- YOUR ASSIGNMENT
Which lines in the data below contain the string "Gadsdon"? Filter them out and copy each one.

- RECORDS TO USE
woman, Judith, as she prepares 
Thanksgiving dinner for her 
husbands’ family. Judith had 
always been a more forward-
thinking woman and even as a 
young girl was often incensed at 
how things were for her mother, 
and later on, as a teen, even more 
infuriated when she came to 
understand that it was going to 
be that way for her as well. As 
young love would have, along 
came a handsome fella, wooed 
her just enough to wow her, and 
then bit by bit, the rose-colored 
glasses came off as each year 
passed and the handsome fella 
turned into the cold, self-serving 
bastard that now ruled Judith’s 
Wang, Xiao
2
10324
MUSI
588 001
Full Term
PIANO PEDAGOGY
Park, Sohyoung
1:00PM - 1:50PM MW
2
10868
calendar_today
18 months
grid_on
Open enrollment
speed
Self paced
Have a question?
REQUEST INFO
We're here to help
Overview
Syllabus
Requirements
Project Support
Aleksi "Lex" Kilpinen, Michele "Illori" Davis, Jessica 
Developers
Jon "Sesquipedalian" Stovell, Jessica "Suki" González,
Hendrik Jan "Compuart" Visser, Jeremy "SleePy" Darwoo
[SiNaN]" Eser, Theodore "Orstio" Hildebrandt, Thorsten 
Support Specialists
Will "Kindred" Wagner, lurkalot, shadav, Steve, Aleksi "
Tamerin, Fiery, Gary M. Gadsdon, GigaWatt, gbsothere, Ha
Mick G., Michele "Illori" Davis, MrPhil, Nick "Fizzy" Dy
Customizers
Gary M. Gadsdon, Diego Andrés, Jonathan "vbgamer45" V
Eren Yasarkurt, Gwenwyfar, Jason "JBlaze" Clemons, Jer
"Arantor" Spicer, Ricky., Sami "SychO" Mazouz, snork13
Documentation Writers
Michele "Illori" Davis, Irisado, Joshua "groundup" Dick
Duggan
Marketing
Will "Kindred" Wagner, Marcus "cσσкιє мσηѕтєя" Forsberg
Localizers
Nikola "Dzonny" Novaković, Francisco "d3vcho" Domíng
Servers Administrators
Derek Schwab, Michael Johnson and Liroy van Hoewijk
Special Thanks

- TASK RESULT
Tamerin, Fiery, Gary M. Gadsdon, GigaWatt, gbsothere, Ha
Gary M. Gadsdon, Diego Andrés, Jonathan "vbgamer45" V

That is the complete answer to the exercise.